I know this because I have done tests discharging RC lipo batteries at it's rated CDR and it only lasted a few cycles before the cells puffed. RC lipo batteries are notoriously overrated, so take the stated maximum CDR and cut it in half. This is now the " true" manufacturer rated discharge.
I have built at 12 battery packs before out of all sorts of chemistries from SLA to RC lipo to 18650. 18650 is my favorite because its easily accessable and cheap, but I some people like RC lipo because they hold their voltage really well until the very end of their cycle. I had to learn the hard way about all thus stuff so maybe you won't have to.
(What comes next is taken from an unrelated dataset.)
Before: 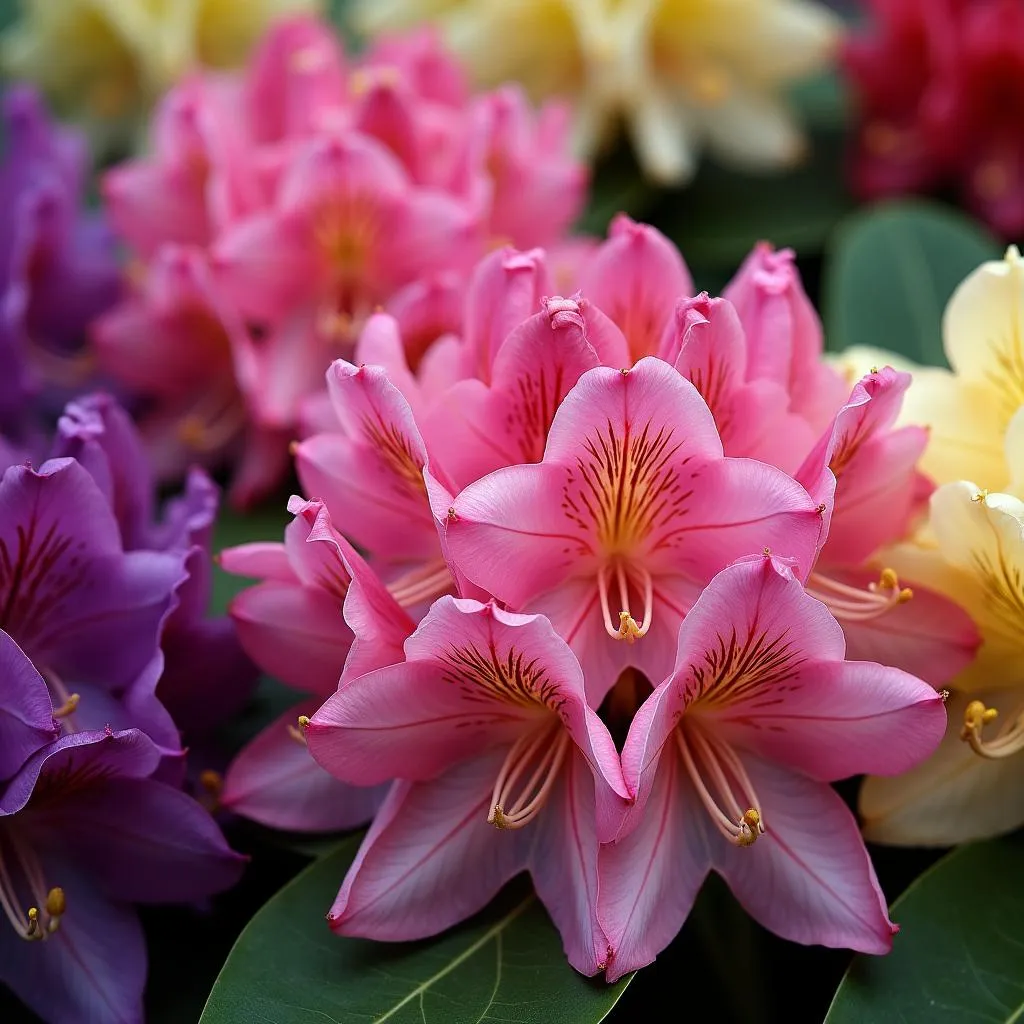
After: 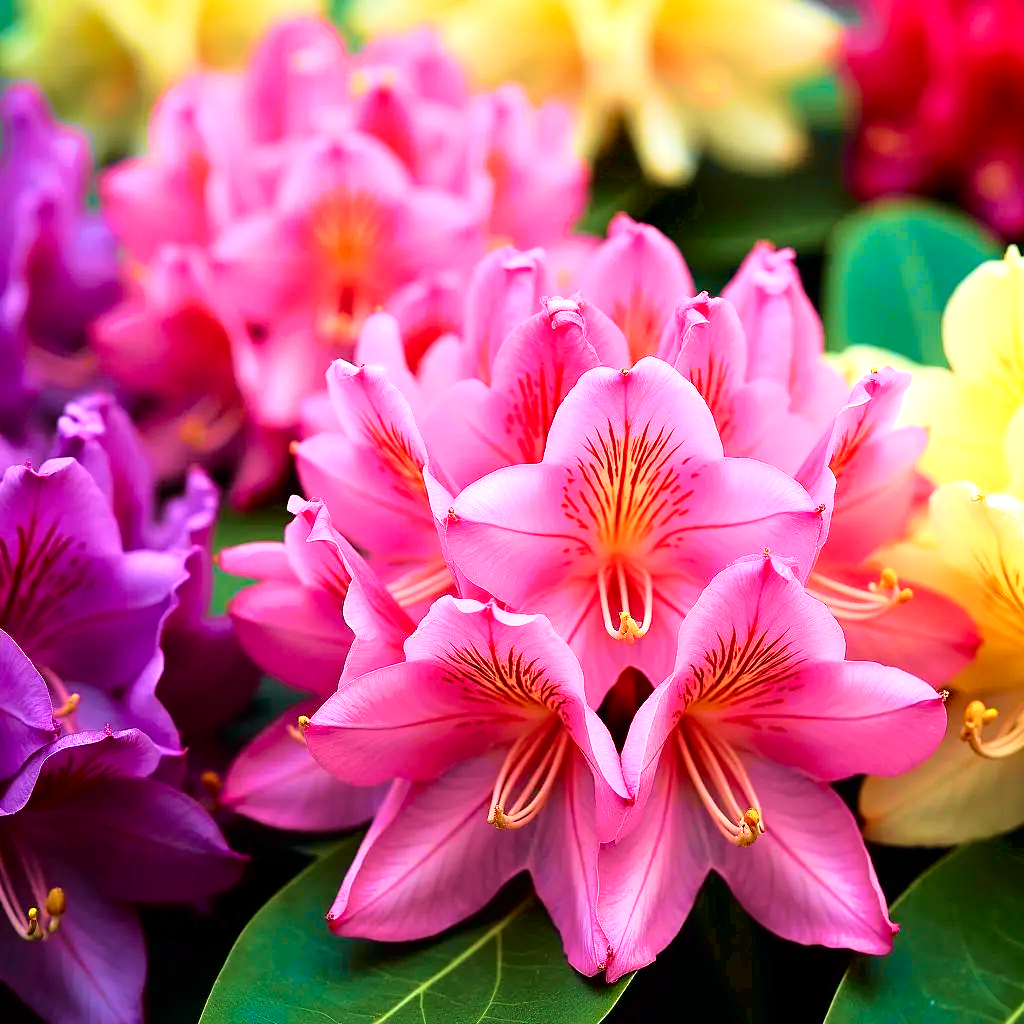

The thing that is really keeping me from getting back into my ebike hobby is I have no practical reason to have an ebike these days. I would prefer to have $1500 in the bank than an unnecessary electric bike for just getting around college campus when my 2011 diamondback outlook did the job just fine.
I need to figure out a way to monetize these skills. I monetized my computer obsession by starting circletech, maybe I could build custom ebikes for stupid people that feel the need to go 60mph on a bike (cough cough @BuckGup). Hmm..
Also if you are reading this buckgup, there is a reason I stopped at 60v for my bike. Last year I got in a bike crash at 72v that broke my jaw, and I still have the scars from that accident. If you for some reason feel to need to go 40mph on a bicycle, just get yourself a motorcycle. Is it cool to show off to people that your creation can go dangerously fast? Of course! But it's not worth it as a daily driver vehicle. There is a good reason most ebike manufacturers bikes top out at 30mph, and that is because bicycle frames just aren't designed to handle speeds greater than that. Please be very careful on your bike because I have first hand experience of what can happen when things go wrong.
lol you could sell premade packs on eBay. Most are Chinese mystery cells for insane mark ups. Also I have a full face motorcycle helmet for this reason. I plan to mount a 3 position switch as my ESC supports 50%, 80% and 120% speed limits. Not sure what the 120% is yet lol. But for riding on campus I can’t be going 50mph as I’ll end up with tickets and a law suit.